Managed forestry now a carbon source rather than carbon sink
Managed forest land (MFL) in Ireland is now a source of carbon rather than a carbon sink, according to Ireland’s National Forestry Accounting Plan for 2021 to 2025.
The plan, which was released by the Department of Agriculture, Food and the Marine, shows that MFL accounts for some 54% of forestry land in the state.
The publication of the plan follows the European Commission adopting the forest reference levels (FRLs) for each EU member state to apply between 2021 and 2025.
The FRL for Ireland for the period 2021 to 2025 is an emission of 141,000t of CO2 equivalent (CO2 eq) per each of those years.
However, the Forestry Accounting Plan notes that afforestation and reforestations lands have a much larger overall impact on the long-terms carbon sink than MFL areas.
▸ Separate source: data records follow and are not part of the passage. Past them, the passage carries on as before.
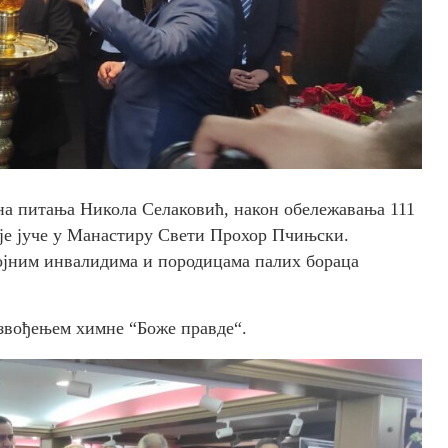
на питања Никола Селаковић, након обележавања 111
 је јуче у Манастиру Свети Прохор Пчињски.
ојним инвалидима и породицама палих бораца
звођењем химне “Боже правде“.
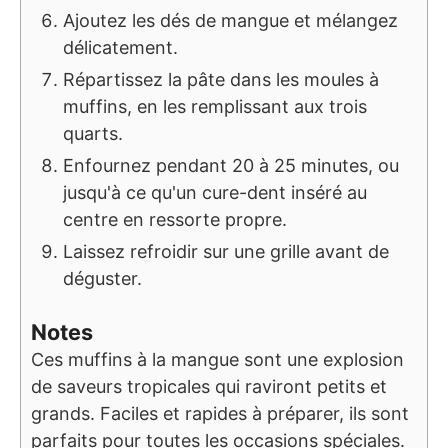
Ajoutez les dés de mangue et mélangez
délicatement.
Répartissez la pâte dans les moules à
muffins, en les remplissant aux trois
quarts.
Enfournez pendant 20 à 25 minutes, ou
jusqu'à ce qu'un cure-dent inséré au
centre en ressorte propre.
Laissez refroidir sur une grille avant de
déguster.
Notes
Ces muffins à la mangue sont une explosion
de saveurs tropicales qui raviront petits et
grands. Faciles et rapides à préparer, ils sont
parfaits pour toutes les occasions spéciales.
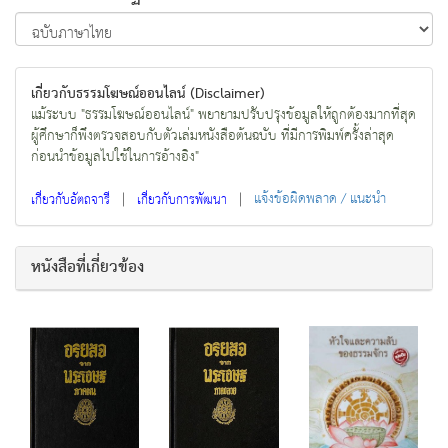
เกี่ยวกับธรรมโฆษณ์ออนไลน์ (Disclaimer)
แม้ระบบ "ธรรมโฆษณ์ออนไลน์" พยายามปรับปรุงข้อมูลให้ถูกต้องมากที่สุด
ผู้ศึกษาก็พึงตรวจสอบกับตัวเล่มหนังสือต้นฉบับ ที่มีการพิมพ์ครั้งล่าสุด
ก่อนนำข้อมูลไปใช้ในการอ้างอิง"
|
|
แจ้งข้อผิดพลาด / แนะนำ
เกี่ยวกับอัตถจารี
เกี่ยวกับการพัฒนา
หนังสือที่เกี่ยวข้อง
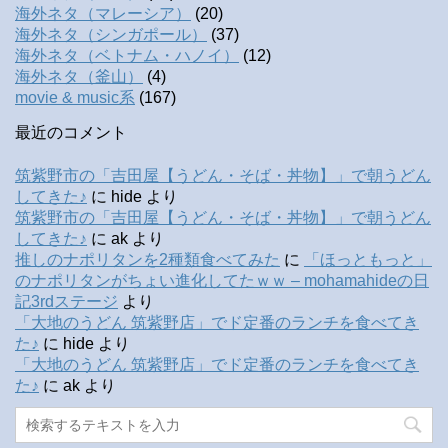
海外ネタ（マレーシア）
(20)
海外ネタ（シンガポール）
(37)
海外ネタ（ベトナム・ハノイ）
(12)
海外ネタ（釜山）
(4)
movie & music系
(167)
最近のコメント
筑紫野市の「吉田屋【うどん・そば・丼物】」で朝うどん
してきた♪
に
hide
より
筑紫野市の「吉田屋【うどん・そば・丼物】」で朝うどん
してきた♪
に
ak
より
推しのナポリタンを2種類食べてみた
に
「ほっともっと」
のナポリタンがちょい進化してたｗｗ – mohamahideの日
記3rdステージ
より
「大地のうどん 筑紫野店」でド定番のランチを食べてき
た♪
に
hide
より
「大地のうどん 筑紫野店」でド定番のランチを食べてき
た♪
に
ak
より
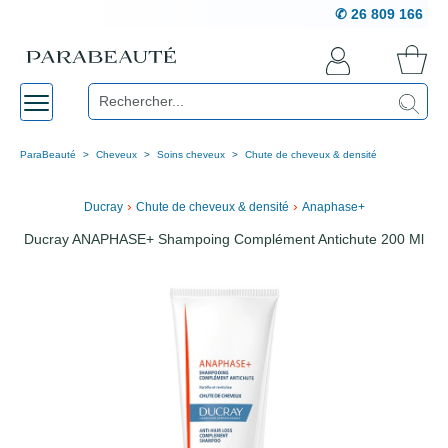
✆ 26 809 166
ParaBeauté
Cheveux
Soins cheveux
Chute de cheveux & densité
›
›
Ducray
Chute de cheveux & densité
Anaphase+
Ducray ANAPHASE+ Shampoing Complément Antichute 200 Ml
The department has said that these emissions will be “far outweighed” by what the rest of the country’s forestry estate is sequestering.
This ‘afforested’ land will, the department said, be a “significant sink for carbon dioxide” over the 2021 to 2025 period.
The plan outlines long-term projections up to the year 2050, which show that net carbon removal of total forest area (including MFL) will decline from 5.5 million tonnes CO2 eq in 2017 to 260,000t CO2 eq by 2034.
This trend is set to be reversed from the year 2036 on, with net carbon removals from total forestry land projected to be 3.1 million tonnes CO2 eq by 2050.
Forest reference levels
The European Commission yesterday (Thursday, October 29) adopted the forest reference levels (FRLs) for each EU member state to apply between 2021 and 2025.
In December 2018, Ireland submitted to the commission the first version of its Forestry Accounting Plan, including a proposed FRL for the period from 2021 to 2025.
FRLs are “benchmarks to calculate the sum of greenhouse gas removals and emissions from existing forests in each member state”.
FRLs concern managed forest land, which encompasses existing forests that undergo cycles of growth, harvest and regrowth, and forests under various protection schemes, including old growth and primary forests.